Ega prevê o futuro de Carlos


.....«— Sou um ressequido! — disse ele [Carlos] sorrindo. — Sou um impotente de sentimento, como Satanás... Segundo os padres da Igreja, a grande tortura de Satanás é que não pode amar.
.....— Que frases essas, menino! — murmurou Ega.

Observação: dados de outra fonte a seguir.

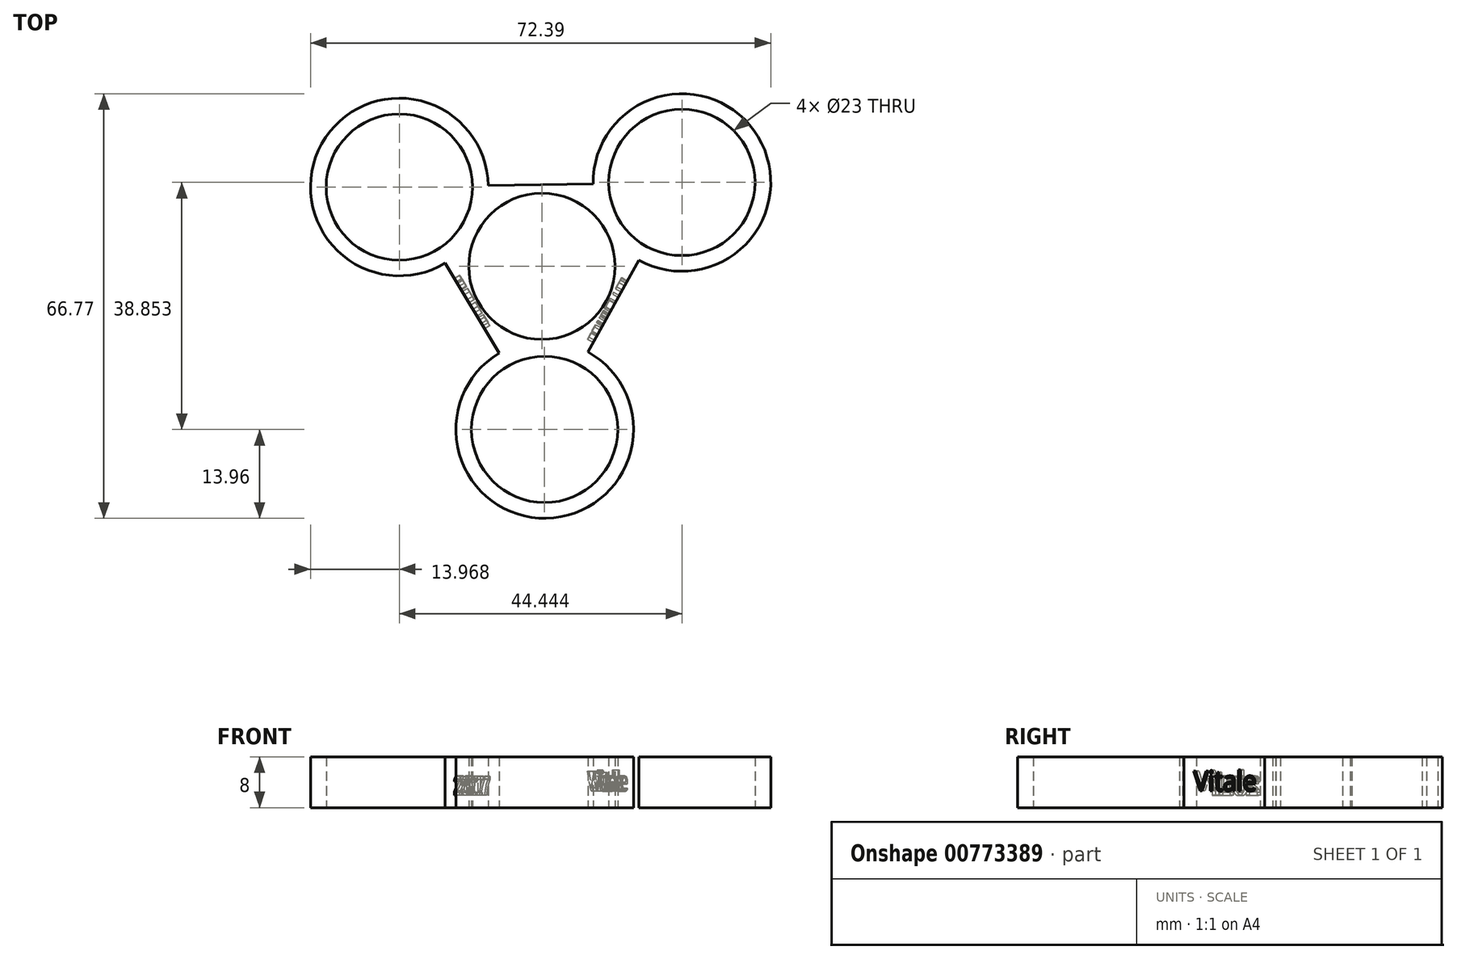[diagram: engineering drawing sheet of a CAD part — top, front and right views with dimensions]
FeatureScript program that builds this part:
annotation { "Feature Type Name" : "Feature", "Feature Type Description" : "" }
export const myFeature = defineFeature(function(context is Context, id is Id, definition is map)
    precondition{}
    {
        {
            var Q0;
            Q0=qCreatedBy(makeId("Top.planeOp"),FACE);
            var sketch = newSketch(context, id + "F0", { "sketchPlane" : qUnion([Q0])});
            skCircle(sketch, "E0", {"center": v(0.42, -25.66) * mm, "radius": 11.5 * mm});
            skCircle(sketch, "E1", {"center": v(-22.43, 12.47) * mm, "radius": 11.5 * mm});
            skCircle(sketch, "E2", {"center": v(22.01, 13.2) * mm, "radius": 11.5 * mm});
            skCircle(sketch, "E3", {"center": v(0, 0) * mm, "radius": 11.5 * mm});
            skSolve(sketch);
        }
        {
            var Q0;
            Q0=qCreatedBy(makeId("Top.planeOp"),FACE);
            var sketch = newSketch(context, id + "F1", { "sketchPlane" : qUnion([Q0])});
            skCircle(sketch, "E4", {"center": v(-22.43, 12.47) * mm, "radius": 13.97 * mm});
            skCircle(sketch, "E5", {"center": v(22.02, 13.18) * mm, "radius": 13.97 * mm});
            skCircle(sketch, "E6", {"center": v(0.43, -25.65) * mm, "radius": 13.97 * mm});
            skLineSegment(sketch, "E7", {"start": v(-22.43, 12.47) * mm, "end": v(0.43, -25.65) * mm});
            skLineSegment(sketch, "E8", {"start": v(0.43, -25.65) * mm, "end": v(22.02, 13.18) * mm});
            skLineSegment(sketch, "E9", {"start": v(22.02, 13.18) * mm, "end": v(-22.43, 12.47) * mm});
            skSolve(sketch);
        }
        {
            var Q0;
            Q0 = qSketchRegion(id + "F1", true);
            extrude(context, id + "F2", {"entities" : qUnion([Q0]), "endBound" : BoundingType.SYMMETRIC, "depth" : 8 * mm, "offsetDistance" : 25.4 * mm});
        }
        {
            var Q0;
            Q0 = qSketchRegion(id + "F0", true);
            extrude(context, id + "F3", {"entities" : qUnion([Q0]), "operationType" : NewBodyOperationType.REMOVE, "endBound" : BoundingType.SYMMETRIC, "depth" : 8 * mm, "offsetDistance" : 25.4 * mm});
        }
        {
            var Q0;
            Q0=makeQuery(id+"F2.opExtrude","SWEPT_FACE",FACE,{"disambiguationData":[OSD([sQuery(id+"F1.wireOp",EDGE,"E8")])]});
            var sketch = newSketch(context, id + "F4", { "sketchPlane" : qUnion([Q0])});
            skText(sketch, "E10", { "text": "Vitale", "fontName": "OpenSans-Regular.ttf"});
            const initialGuessF4  = {"E10": [-0.00653, -0.00136, 1, 0, 0.00316]};
            skSetInitialGuess(sketch, initialGuessF4);
            skSolve(sketch);
        }
        {
            var Q0;
            Q0 = qSketchRegion(id + "F4", true);
            extrude(context, id + "F5", {"entities" : qUnion([Q0]), "operationType" : NewBodyOperationType.REMOVE, "oppositeDirection" : true, "depth" : 1 * mm, "offsetDistance" : 25.4 * mm});
        }
        {
            var Q0;
            Q0=makeQuery(id+"F2.opExtrude","SWEPT_FACE",FACE,{"disambiguationData":[OSD([sQuery(id+"F1.wireOp",EDGE,"E7")])]});
            var sketch = newSketch(context, id + "F6", { "sketchPlane" : qUnion([Q0])});
            skText(sketch, "E11", { "text": "2017", "fontName": "Arimo-Bold.ttf"});
            const initialGuessF6  = {"E11": [-0.00558, -0.00204, 1, 0, 0.0031]};
            skSetInitialGuess(sketch, initialGuessF6);
            skSolve(sketch);
        }
        {
            var Q0;
            Q0 = qSketchRegion(id + "F6", true);
            extrude(context, id + "F7", {"entities" : qUnion([Q0]), "operationType" : NewBodyOperationType.REMOVE, "oppositeDirection" : true, "depth" : 1 * mm, "offsetDistance" : 25.4 * mm});
        }
    });
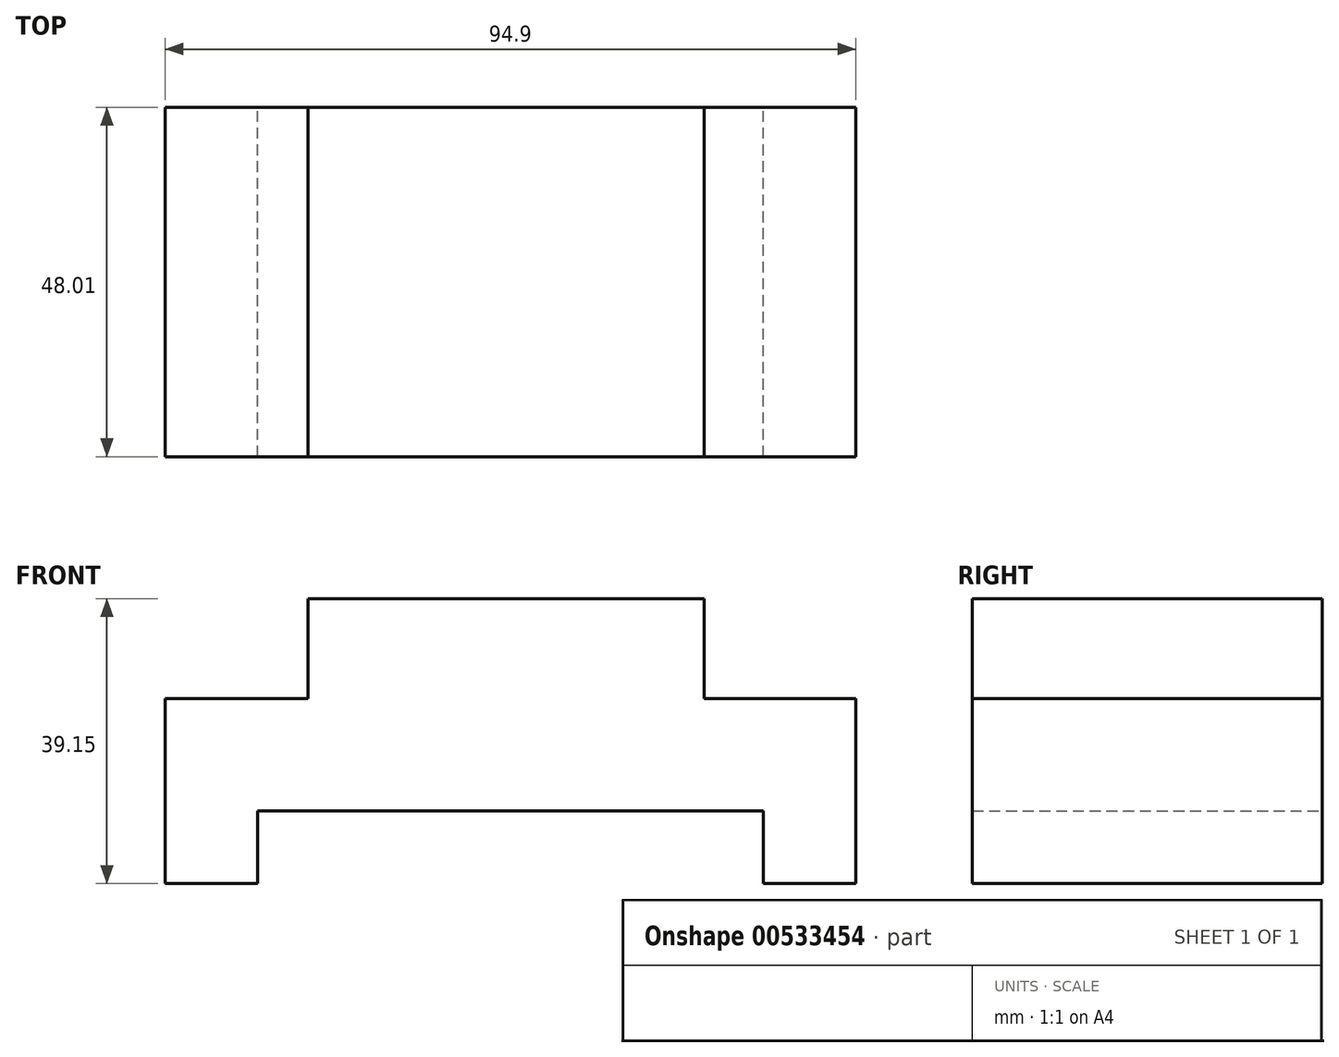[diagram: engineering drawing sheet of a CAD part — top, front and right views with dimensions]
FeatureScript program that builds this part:
annotation { "Feature Type Name" : "Feature", "Feature Type Description" : "" }
export const myFeature = defineFeature(function(context is Context, id is Id, definition is map)
    precondition{}
    {
        {
            var Q0;
            Q0=qCreatedBy(makeId("Front.planeOp"),FACE);
            var sketch = newSketch(context, id + "F0", { "sketchPlane" : qUnion([Q0])});
            skLineSegment(sketch, "E0", {"start": v(0, 0) * mm, "end": v(0, 16.66) * mm, "construction": true});
            skLineSegment(sketch, "E1", {"start": v(0, 16.66) * mm, "end": v(0, -17.67) * mm, "construction": true});
            skLineSegment(sketch, "E2", {"start": v(-28.07, 0) * mm, "end": v(-28.07, 13.75) * mm});
            skLineSegment(sketch, "E3", {"start": v(-28.07, 13.75) * mm, "end": v(26.3, 13.75) * mm});
            skLineSegment(sketch, "E4", {"start": v(26.3, 13.75) * mm, "end": v(26.3, 0) * mm});
            skLineSegment(sketch, "E5", {"start": v(26.3, 0) * mm, "end": v(47.19, 0) * mm});
            skLineSegment(sketch, "E6", {"start": v(47.19, 0) * mm, "end": v(47.19, -25.4) * mm});
            skLineSegment(sketch, "E7", {"start": v(47.19, -25.4) * mm, "end": v(34.49, -25.4) * mm});
            skLineSegment(sketch, "E8", {"start": v(-35, -25.4) * mm, "end": v(-47.7, -25.4) * mm});
            skLineSegment(sketch, "E9", {"start": v(-47.7, -25.4) * mm, "end": v(-47.7, 0) * mm});
            skLineSegment(sketch, "E10", {"start": v(-47.7, 0) * mm, "end": v(-28.07, 0) * mm});
            skLineSegment(sketch, "E11", {"start": v(-35, -15.44) * mm, "end": v(34.49, -15.44) * mm});
            skLineSegment(sketch, "E12", {"start": v(-35, -15.44) * mm, "end": v(-35, -25.4) * mm});
            skLineSegment(sketch, "E13", {"start": v(34.49, -15.44) * mm, "end": v(34.49, -25.4) * mm});
            skSolve(sketch);
        }
        {
            var Q0;
            Q0=makeQuery(id+"F0.imprint","IMPRINT",FACE,{"disambiguationData":[TD([[makeQuery(id+"F0.imprint","IMPRINT",EDGE,{"derivedFrom":sQuery(id+"F0.wireOp",EDGE,"E2")}),-1.0]])]});
            extrude(context, id + "F1", {"entities" : qUnion([Q0]), "depth" : 48 * mm, "offsetDistance" : 25.4 * mm});
        }
    });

.....Como frases? Era uma atroz realidade! Passava a vida a ver as paixões falharem-lhe nas mãos como fósforos. Por exemplo, com a coronela de hussardos em Viena! Quando ela faltou ao primeiro rendez-vous, chorara lágrimas como punhos, com a cabeça enterrada no travesseiro e aos coices à roupa. E daí a duas semanas, mandava postar o Baptista à janela do hotel, para ele se safar, mal a pobre coronela dobrasse a esquina! E com a holandesa, com Madame Rughel, pior ainda. Nos primeiros dias foi uma insensatez: queria-se estabelecer para sempre na Holanda, casar com ela (apenas ela se divorciasse), outras loucuras; depois os braços que ela lhe deitava ao pescoço, e que lindos braços, pareciam-lhe pesados como chumbo...
.....— Passa fora, pedante! E ainda lhe escreves! — gritou Ega.
(...)
.....Depois vindo plantar-se diante de Carlos, de monóculo no olho:
.....— Tu és extraordinário, menino!... Mas o teu caso é simples, é o caso de Don Juan. Don Juan também tinha essas alternações de chama e cinza. Andava à busca do seu ideal, da sua mulher, procurando-a principalmente, como de justiça, entre as mulheres dos outros. E après avoir couché, declarava que se tinha enganado, que não era aquela. Pedia desculpa e retirava-se. Em Espanha experimentou assim mil e três. Tu és simplesmente, como ele, um devasso; e hás-de vir a acabar desgraçadamente como ele, numa tragédia infernal!
.....Esvaziou outro copo de champanhe, e a grandes passadas pela sala:
.....— Carlinhos da minha alma, é inútil que ninguém ande à busca da «sua mulher». Ela virá. Cada um tem a «sua mulher» e necessariamente tem de a encontrar. Tu estás aqui, na Cruz dos Quatro Caminhos, ela está talvez em Pequim: mas tu, aí a raspar o meu repes com o verniz dos sapatos, e ela a orar no templo de Confúcio, estais ambos insensivelmente, irresistivelmente, fatalmente, marchando um para o outro!... Estou eloquentíssimo hoje, e temos dito coisas idiotas. Toca a vestir. E, enquanto eu adorno a carcaça, prepara mais frases sobre Satanás!"